Exercise goal »
Please copy out every line of the listing below in which the word "source" appears.

-- Opening Marker --

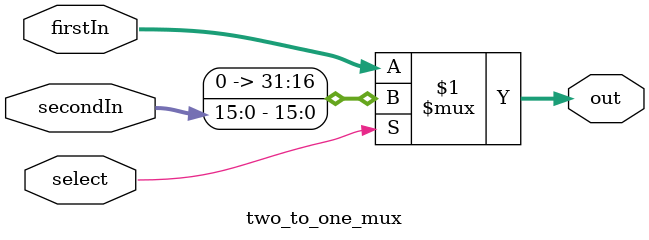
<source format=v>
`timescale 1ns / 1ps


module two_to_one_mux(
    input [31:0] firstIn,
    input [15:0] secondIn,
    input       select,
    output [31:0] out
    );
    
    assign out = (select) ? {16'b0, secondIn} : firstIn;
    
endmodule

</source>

-- Closing Marker --
-- Opening Marker --

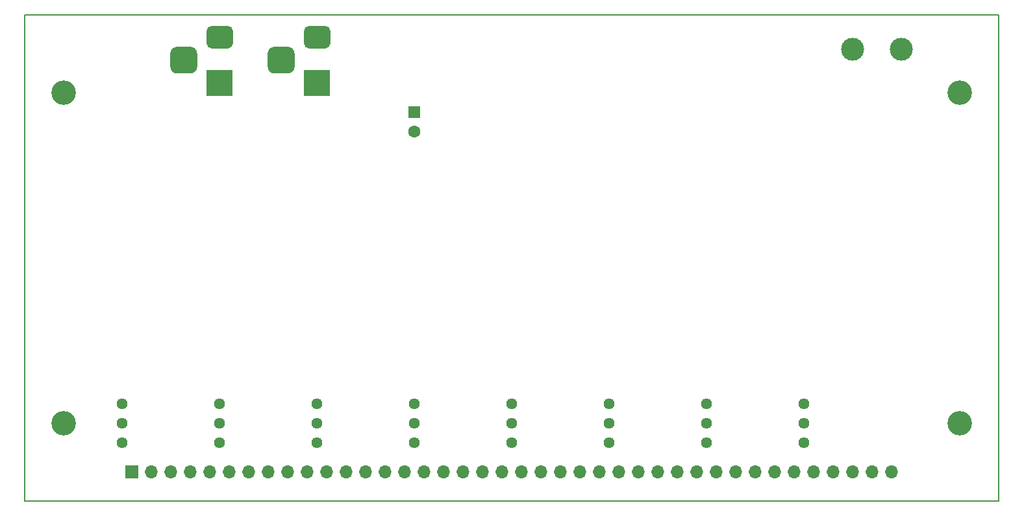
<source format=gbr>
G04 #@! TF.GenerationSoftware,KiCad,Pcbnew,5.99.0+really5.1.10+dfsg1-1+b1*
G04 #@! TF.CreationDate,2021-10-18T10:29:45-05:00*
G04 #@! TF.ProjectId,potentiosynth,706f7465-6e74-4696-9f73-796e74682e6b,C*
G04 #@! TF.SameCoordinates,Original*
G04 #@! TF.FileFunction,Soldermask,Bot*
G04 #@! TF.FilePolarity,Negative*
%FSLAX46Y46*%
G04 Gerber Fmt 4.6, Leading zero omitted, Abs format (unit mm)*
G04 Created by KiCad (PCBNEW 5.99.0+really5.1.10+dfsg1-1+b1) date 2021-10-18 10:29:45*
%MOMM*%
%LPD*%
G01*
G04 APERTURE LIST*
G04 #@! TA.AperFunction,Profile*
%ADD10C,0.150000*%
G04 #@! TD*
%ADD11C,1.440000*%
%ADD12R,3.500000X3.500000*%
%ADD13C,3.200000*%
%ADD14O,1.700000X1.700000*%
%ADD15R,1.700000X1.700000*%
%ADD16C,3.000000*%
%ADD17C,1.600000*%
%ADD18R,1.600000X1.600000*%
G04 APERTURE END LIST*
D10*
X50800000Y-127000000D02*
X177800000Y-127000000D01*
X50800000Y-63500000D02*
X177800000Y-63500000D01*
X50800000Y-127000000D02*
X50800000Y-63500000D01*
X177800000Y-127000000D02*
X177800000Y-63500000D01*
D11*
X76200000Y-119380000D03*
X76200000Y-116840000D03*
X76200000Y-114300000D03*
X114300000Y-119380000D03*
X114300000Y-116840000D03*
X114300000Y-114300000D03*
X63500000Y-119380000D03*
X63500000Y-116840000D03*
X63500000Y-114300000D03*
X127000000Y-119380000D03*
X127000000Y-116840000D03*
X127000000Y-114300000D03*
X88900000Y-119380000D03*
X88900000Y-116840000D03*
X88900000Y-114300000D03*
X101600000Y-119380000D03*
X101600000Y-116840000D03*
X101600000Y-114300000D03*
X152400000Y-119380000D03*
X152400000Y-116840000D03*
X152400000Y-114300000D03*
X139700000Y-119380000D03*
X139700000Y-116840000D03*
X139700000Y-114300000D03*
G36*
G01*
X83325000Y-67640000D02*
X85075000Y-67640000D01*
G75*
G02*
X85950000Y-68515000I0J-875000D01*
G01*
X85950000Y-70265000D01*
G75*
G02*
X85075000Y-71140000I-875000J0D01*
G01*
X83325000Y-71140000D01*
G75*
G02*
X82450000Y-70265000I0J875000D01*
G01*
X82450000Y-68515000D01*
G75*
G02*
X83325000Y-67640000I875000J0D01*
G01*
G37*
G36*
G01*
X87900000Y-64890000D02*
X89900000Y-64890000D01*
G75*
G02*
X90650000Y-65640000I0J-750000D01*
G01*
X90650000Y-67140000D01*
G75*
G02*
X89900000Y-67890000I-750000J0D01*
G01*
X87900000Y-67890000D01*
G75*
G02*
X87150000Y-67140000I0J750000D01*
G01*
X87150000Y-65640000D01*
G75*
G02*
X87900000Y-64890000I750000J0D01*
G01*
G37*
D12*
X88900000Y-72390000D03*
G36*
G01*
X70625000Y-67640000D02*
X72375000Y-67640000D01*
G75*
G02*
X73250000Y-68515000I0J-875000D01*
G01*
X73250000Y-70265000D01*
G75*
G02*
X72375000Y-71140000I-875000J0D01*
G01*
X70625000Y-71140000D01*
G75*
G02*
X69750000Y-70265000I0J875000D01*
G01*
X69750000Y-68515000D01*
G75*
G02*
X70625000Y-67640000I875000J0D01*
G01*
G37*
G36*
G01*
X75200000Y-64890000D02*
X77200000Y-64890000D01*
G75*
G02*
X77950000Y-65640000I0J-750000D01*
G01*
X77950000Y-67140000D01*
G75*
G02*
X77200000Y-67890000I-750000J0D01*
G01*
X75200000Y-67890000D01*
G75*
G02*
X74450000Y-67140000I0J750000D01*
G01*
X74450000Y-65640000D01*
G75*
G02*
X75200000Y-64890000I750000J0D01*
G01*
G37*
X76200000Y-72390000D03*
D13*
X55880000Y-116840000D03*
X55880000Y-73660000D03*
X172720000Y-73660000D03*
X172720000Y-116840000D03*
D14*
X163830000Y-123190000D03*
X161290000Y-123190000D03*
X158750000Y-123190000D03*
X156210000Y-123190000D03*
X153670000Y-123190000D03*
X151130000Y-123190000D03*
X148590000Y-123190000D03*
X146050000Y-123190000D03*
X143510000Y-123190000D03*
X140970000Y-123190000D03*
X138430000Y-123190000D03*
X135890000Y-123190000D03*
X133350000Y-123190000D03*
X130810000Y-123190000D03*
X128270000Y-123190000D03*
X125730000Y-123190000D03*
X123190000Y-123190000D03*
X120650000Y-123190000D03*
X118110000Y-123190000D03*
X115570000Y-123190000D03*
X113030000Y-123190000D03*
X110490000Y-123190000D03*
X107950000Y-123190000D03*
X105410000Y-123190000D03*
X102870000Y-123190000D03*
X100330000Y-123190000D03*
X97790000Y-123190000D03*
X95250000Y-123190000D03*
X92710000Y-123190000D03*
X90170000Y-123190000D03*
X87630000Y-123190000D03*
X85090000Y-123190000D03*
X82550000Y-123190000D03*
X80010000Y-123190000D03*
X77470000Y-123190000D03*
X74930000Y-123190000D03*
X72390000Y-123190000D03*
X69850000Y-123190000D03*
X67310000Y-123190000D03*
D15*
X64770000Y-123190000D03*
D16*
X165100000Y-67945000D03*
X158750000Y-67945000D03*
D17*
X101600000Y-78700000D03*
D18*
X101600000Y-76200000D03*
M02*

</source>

-- Closing Marker --

Task output »
<source format=v>
</source>
<source format=gbr>
</source>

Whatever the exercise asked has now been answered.